◆ **EXERCISE OBJECTIVE**: Even where a record seems odd, copy it exactly as it appears below.

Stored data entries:

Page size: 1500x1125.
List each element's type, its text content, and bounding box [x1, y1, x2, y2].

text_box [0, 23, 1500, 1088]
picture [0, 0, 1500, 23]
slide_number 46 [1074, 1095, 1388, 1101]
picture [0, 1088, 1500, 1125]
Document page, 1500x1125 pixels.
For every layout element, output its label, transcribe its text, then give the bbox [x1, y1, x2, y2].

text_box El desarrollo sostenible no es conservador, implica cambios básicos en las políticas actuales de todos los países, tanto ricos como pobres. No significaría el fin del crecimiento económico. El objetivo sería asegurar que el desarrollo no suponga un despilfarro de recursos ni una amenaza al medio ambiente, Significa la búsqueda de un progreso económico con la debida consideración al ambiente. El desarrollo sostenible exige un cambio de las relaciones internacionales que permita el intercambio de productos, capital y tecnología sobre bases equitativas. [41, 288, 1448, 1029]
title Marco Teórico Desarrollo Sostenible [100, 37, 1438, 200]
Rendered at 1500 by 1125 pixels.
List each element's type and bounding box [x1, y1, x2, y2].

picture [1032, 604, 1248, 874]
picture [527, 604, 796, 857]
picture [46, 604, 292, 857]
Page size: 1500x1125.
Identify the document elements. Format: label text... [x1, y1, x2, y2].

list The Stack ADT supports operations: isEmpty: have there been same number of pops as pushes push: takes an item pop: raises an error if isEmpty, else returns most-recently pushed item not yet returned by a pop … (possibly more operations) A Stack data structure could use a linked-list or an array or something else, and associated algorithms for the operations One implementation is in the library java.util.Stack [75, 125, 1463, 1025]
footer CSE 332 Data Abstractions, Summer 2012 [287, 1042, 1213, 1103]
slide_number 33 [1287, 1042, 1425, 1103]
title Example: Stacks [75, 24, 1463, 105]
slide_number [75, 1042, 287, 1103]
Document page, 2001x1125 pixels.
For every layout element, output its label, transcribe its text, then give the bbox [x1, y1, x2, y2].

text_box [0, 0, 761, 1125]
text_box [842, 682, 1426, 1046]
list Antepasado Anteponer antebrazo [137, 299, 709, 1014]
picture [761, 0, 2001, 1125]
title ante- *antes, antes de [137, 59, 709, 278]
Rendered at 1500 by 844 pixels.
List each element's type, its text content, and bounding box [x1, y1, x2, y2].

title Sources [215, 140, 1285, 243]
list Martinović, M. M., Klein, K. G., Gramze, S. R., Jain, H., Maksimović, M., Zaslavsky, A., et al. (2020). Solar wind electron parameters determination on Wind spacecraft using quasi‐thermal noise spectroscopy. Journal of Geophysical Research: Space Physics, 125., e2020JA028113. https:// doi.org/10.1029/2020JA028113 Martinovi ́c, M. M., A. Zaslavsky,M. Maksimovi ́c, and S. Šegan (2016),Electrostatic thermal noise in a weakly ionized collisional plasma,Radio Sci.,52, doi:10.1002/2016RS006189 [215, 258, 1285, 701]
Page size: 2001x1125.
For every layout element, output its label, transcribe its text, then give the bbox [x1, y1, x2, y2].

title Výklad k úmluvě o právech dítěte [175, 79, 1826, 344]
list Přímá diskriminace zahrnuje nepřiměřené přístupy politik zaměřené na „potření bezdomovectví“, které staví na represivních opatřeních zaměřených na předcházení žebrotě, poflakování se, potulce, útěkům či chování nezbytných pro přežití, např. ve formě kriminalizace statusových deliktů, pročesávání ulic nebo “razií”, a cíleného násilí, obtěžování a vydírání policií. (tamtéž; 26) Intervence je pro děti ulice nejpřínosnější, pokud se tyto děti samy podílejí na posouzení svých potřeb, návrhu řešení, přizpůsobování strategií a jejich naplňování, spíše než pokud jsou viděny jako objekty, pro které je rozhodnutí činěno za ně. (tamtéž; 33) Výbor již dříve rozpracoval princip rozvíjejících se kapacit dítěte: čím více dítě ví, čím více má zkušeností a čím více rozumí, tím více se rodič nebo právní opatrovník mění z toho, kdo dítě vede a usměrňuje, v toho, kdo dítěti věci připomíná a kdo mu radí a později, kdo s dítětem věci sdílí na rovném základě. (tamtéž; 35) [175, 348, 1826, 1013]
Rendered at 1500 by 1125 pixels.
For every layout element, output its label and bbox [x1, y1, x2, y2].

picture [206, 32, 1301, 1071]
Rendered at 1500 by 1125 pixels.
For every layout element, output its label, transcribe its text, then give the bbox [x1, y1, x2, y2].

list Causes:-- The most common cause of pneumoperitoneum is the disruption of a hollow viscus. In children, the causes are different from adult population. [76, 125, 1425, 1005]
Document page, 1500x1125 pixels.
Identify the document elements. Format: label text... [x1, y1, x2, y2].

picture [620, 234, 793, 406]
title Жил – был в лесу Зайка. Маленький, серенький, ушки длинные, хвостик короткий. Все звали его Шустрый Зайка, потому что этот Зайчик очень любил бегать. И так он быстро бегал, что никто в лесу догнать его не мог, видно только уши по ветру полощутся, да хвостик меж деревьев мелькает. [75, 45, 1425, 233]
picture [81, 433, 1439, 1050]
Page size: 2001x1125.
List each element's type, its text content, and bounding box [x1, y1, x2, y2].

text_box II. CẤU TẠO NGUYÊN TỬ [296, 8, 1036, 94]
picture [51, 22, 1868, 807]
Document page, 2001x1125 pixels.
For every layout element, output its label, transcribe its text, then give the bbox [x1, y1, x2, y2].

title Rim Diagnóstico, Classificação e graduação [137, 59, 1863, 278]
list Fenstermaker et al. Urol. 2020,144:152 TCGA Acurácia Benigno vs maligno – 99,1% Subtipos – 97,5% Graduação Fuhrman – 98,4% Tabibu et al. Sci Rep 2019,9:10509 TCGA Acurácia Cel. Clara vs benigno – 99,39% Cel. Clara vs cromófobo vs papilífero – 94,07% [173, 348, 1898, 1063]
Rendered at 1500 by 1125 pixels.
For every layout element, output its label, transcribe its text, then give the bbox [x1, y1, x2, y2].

◆ **RESPONSE TO THIS EXERCISE**:
Page size: 1500x1125.
List each element's type, its text content, and bounding box [x1, y1, x2, y2].

text_box [0, 23, 1500, 1088]
picture [0, 0, 1500, 23]
slide_number 46 [1074, 1095, 1388, 1101]
picture [0, 1088, 1500, 1125]
Document page, 1500x1125 pixels.
For every layout element, output its label, transcribe its text, then give the bbox [x1, y1, x2, y2].

text_box El desarrollo sostenible no es conservador, implica cambios básicos en las políticas actuales de todos los países, tanto ricos como pobres. No significaría el fin del crecimiento económico. El objetivo sería asegurar que el desarrollo no suponga un despilfarro de recursos ni una amenaza al medio ambiente, Significa la búsqueda de un progreso económico con la debida consideración al ambiente. El desarrollo sostenible exige un cambio de las relaciones internacionales que permita el intercambio de productos, capital y tecnología sobre bases equitativas. [41, 288, 1448, 1029]
title Marco Teórico Desarrollo Sostenible [100, 37, 1438, 200]
Rendered at 1500 by 1125 pixels.
List each element's type and bounding box [x1, y1, x2, y2].

picture [1032, 604, 1248, 874]
picture [527, 604, 796, 857]
picture [46, 604, 292, 857]
Page size: 1500x1125.
Identify the document elements. Format: label text... [x1, y1, x2, y2].

list The Stack ADT supports operations: isEmpty: have there been same number of pops as pushes push: takes an item pop: raises an error if isEmpty, else returns most-recently pushed item not yet returned by a pop … (possibly more operations) A Stack data structure could use a linked-list or an array or something else, and associated algorithms for the operations One implementation is in the library java.util.Stack [75, 125, 1463, 1025]
footer CSE 332 Data Abstractions, Summer 2012 [287, 1042, 1213, 1103]
slide_number 33 [1287, 1042, 1425, 1103]
title Example: Stacks [75, 24, 1463, 105]
slide_number [75, 1042, 287, 1103]
Document page, 2001x1125 pixels.
For every layout element, output its label, transcribe its text, then give the bbox [x1, y1, x2, y2].

text_box [0, 0, 761, 1125]
text_box [842, 682, 1426, 1046]
list Antepasado Anteponer antebrazo [137, 299, 709, 1014]
picture [761, 0, 2001, 1125]
title ante- *antes, antes de [137, 59, 709, 278]
Rendered at 1500 by 844 pixels.
List each element's type, its text content, and bounding box [x1, y1, x2, y2].

title Sources [215, 140, 1285, 243]
list Martinović, M. M., Klein, K. G., Gramze, S. R., Jain, H., Maksimović, M., Zaslavsky, A., et al. (2020). Solar wind electron parameters determination on Wind spacecraft using quasi‐thermal noise spectroscopy. Journal of Geophysical Research: Space Physics, 125., e2020JA028113. https:// doi.org/10.1029/2020JA028113 Martinovi ́c, M. M., A. Zaslavsky,M. Maksimovi ́c, and S. Šegan (2016),Electrostatic thermal noise in a weakly ionized collisional plasma,Radio Sci.,52, doi:10.1002/2016RS006189 [215, 258, 1285, 701]
Page size: 2001x1125.
For every layout element, output its label, transcribe its text, then give the bbox [x1, y1, x2, y2].

title Výklad k úmluvě o právech dítěte [175, 79, 1826, 344]
list Přímá diskriminace zahrnuje nepřiměřené přístupy politik zaměřené na „potření bezdomovectví“, které staví na represivních opatřeních zaměřených na předcházení žebrotě, poflakování se, potulce, útěkům či chování nezbytných pro přežití, např. ve formě kriminalizace statusových deliktů, pročesávání ulic nebo “razií”, a cíleného násilí, obtěžování a vydírání policií. (tamtéž; 26) Intervence je pro děti ulice nejpřínosnější, pokud se tyto děti samy podílejí na posouzení svých potřeb, návrhu řešení, přizpůsobování strategií a jejich naplňování, spíše než pokud jsou viděny jako objekty, pro které je rozhodnutí činěno za ně. (tamtéž; 33) Výbor již dříve rozpracoval princip rozvíjejících se kapacit dítěte: čím více dítě ví, čím více má zkušeností a čím více rozumí, tím více se rodič nebo právní opatrovník mění z toho, kdo dítě vede a usměrňuje, v toho, kdo dítěti věci připomíná a kdo mu radí a později, kdo s dítětem věci sdílí na rovném základě. (tamtéž; 35) [175, 348, 1826, 1013]
Rendered at 1500 by 1125 pixels.
For every layout element, output its label and bbox [x1, y1, x2, y2].

picture [206, 32, 1301, 1071]
Rendered at 1500 by 1125 pixels.
For every layout element, output its label, transcribe its text, then give the bbox [x1, y1, x2, y2].

list Causes:-- The most common cause of pneumoperitoneum is the disruption of a hollow viscus. In children, the causes are different from adult population. [76, 125, 1425, 1005]
Document page, 1500x1125 pixels.
Identify the document elements. Format: label text... [x1, y1, x2, y2].

picture [620, 234, 793, 406]
title Жил – был в лесу Зайка. Маленький, серенький, ушки длинные, хвостик короткий. Все звали его Шустрый Зайка, потому что этот Зайчик очень любил бегать. И так он быстро бегал, что никто в лесу догнать его не мог, видно только уши по ветру полощутся, да хвостик меж деревьев мелькает. [75, 45, 1425, 233]
picture [81, 433, 1439, 1050]
Page size: 2001x1125.
List each element's type, its text content, and bounding box [x1, y1, x2, y2].

text_box II. CẤU TẠO NGUYÊN TỬ [296, 8, 1036, 94]
picture [51, 22, 1868, 807]
Document page, 2001x1125 pixels.
For every layout element, output its label, transcribe its text, then give the bbox [x1, y1, x2, y2].

title Rim Diagnóstico, Classificação e graduação [137, 59, 1863, 278]
list Fenstermaker et al. Urol. 2020,144:152 TCGA Acurácia Benigno vs maligno – 99,1% Subtipos – 97,5% Graduação Fuhrman – 98,4% Tabibu et al. Sci Rep 2019,9:10509 TCGA Acurácia Cel. Clara vs benigno – 99,39% Cel. Clara vs cromófobo vs papilífero – 94,07% [173, 348, 1898, 1063]
Rendered at 1500 by 1125 pixels.
For every layout element, output its label, transcribe its text, then give the bbox [x1, y1, x2, y2].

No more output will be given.